Adana Usulü Kahvaltı

05 Nisan 2015 Pazar

Sevgili okurlarım, az önce Adana’ya ayak bastım. Adana’da bu yıl üçüncüsü yapılan Adana - Portakal Çiçeği Karnavalı’na davetliyim. Ancak henüz ne portakal çiçeğinin kokusu başımı döndürdü ne de tüm Adanalıların katıldığı, çok şenlikli olacağını düşündüğüm yürüyüş başladı. Ben de öyleyse “Adana’nın en sevdiğim özelliklerinden birini, Adana usulü kahvaltıyı anlatmakla işe başlayayım” dedim. Karnaval için biraz bekleyeceksiniz.
Efendim bendeniz her yıl eylül ayını iple çekerim. Çünkü benim için eylül ayı “Adana Cumhuriyeti” günleridir. Şöyle: Uluslararası Altın Koza Film Festivali eylül ayında yapılır ve ben eylül ayında yıllardır sürdürdüğüm, Altın Koza Film Atölyesi’nin şenlikli havasına dahil olurum.
Atölyemizde her yaştan, her kesimden coşkulu bir kalabalık olur ve bir hafta boyunca film yapımı tartışılır, senaryolar havada uçar ve biz son gün hep birlikte oluşturduğumuz bir senaryoyu Adana sokaklarında hayata geçiririz. İşte o günlerden birindeyiz, bir belgesel çekmeye karar veriyoruz, belgeselimiz Adana Usulü Kahvaltı.
Ol hikâye şöyledir: Adana, Hititler yıkıldıktan sonra Anadolu coğrafyasının pek çok yerinde yeniden kurulan Geç Hitit devletlerinden birinin başkentidir. Sevgili ve rahmetli Halet Çambel hocamızın emekleriyle, baraj suları altında kalmaktan kurtulan Aslanlı Tepe, Adana’ya kırk beş dakika mesafededir ve orada bulunan Hitit kabartmaları, Hititlerin gündelik hayatları hakkında çok önemli bilgiler içerir. Örneğin Hititler yemeğe içmeye çok meraklılardır ve acayip biracıdırlar.

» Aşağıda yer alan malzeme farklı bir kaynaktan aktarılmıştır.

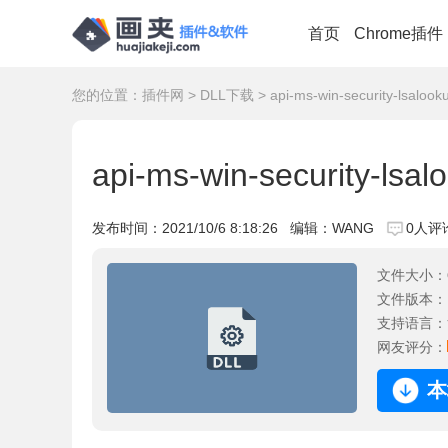
首页
Chrome插件
您的位置：
插件网
>
DLL下载
> api-ms-win-security-lsalook
api-ms-win-security-lsa
发布时间：
2021/10/6 8:18:26
编辑：WANG
0人评
文件大小：
文件版本：
支持语言：
网友评分：
本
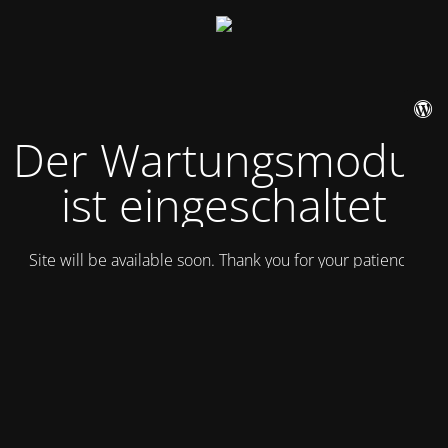
Der Wartungsmodus
ist eingeschaltet
Site will be available soon. Thank you for your patience!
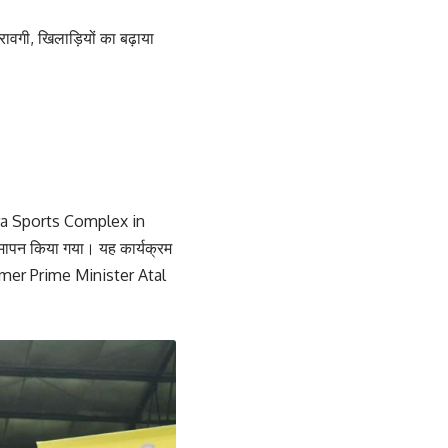
वगी, खिलाड़ियों का बढ़ाया
utra Sports Complex in
ापन किया गया। यह कार्यक्रम
former Prime Minister Atal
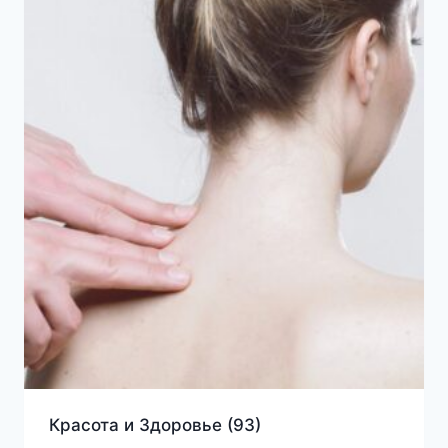
Красота и Здоровье
(93)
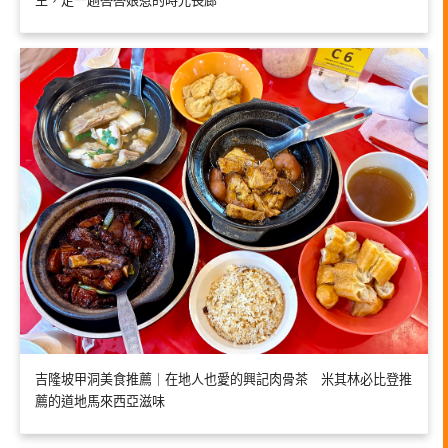
生，走一趟峇峇娘惹的時光長廊
吉隆坡甲洞美食推薦｜在地人也愛的興記肉骨茶 米其林必比登推
薦的道地馬來西亞滋味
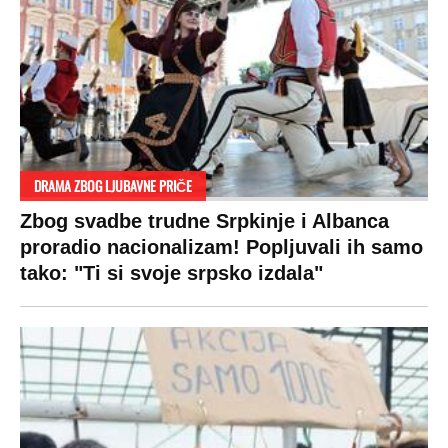
DRAMA ZBOG LJUBAVNE PRIČE
Zbog svadbe trudne Srpkinje i Albanca
proradio nacionalizam! Popljuvali ih samo
tako: "Ti si svoje srpsko izdala"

Eh ecdat yemeğe içmeye meraklı olur da, aşağı yukarı aynı genleri taşıyan Adanalılar olmaz mı? Tamam, geliyoruz Adana usulü kahvaltıya. Günlerden pazar, bizim çekim grubu, ellerinde kameralar Adana sokaklarında ilerliyoruz ve Büyük Saat’in orada duruyoruz. Burası eski Adana, hafta içi her çeşit dükkânın var olduğu, kalabalıktan geçilmeyen sokaklar pazar günü aşırı tenha. Tüm dükkânların kepenkleri kapalı; ama o da ne! Merkeze doğru ilerlediğimizde sıra sıra dizilmiş seyyar ciğercilerden yükselen dumanlar gözümüzü yaşartıyor. İlerliyoruz, ciğercilerin bulunduğu yere açılan sokaklar masalarla dolu, masaların üstünde beyaz kâğıt örtüler… Hayat henüz başlıyor, ciğerciler ilk şişleri ateşe sürmüşler. Çekim ekibi olarak bir masaya konuşlanıyoruz ve bekliyoruz.
Az sonra müşteriler gelmeye başlıyor. Kalabalık bir grup genç, yakınımızdaki bir masayı kuşatıyor. Hallerinden bu bölgenin esnafı oldukları belli. Ciğercilere adlarıyla hitap ediyorlar ve siparişlerini veriyorlar. Bizim film ekibi de artık ayaklanıyor, oturarak film çekilmez. Bu arada yan masada gençlerden biri bir büyük rakı çıkarıyor. Yanlarında getirdikleri plastik bardaklara rakı kardeş payı yapılıyor. Bu arada bizim masada da oturanlar var: Danışmanlar grubu. Ciğer sipariş etmişiz, siparişlerimizi getiren ciğer ustası usulca yanıma yaklaşıp soruyor:
“Rakınız var mı?”
İşbaşındayız, rakıyı sonraya bırakmaya karar veriyoruz. O sırada bir karıkoca yanlarında altı - yedi yaşlarında bir Adana delikanlısı; sokağa girip masalardan birine oturuyorlar. Koca, yanlarında getirdiği bir küçük rakıyı masaya koyup siparişlerini söylüyor. Az sonra karıkoca kadeh tokuşturacaklar ve delikanlıya da meyve suyu içmek kalacak. Rakı için biraz büyümesi gerekiyor.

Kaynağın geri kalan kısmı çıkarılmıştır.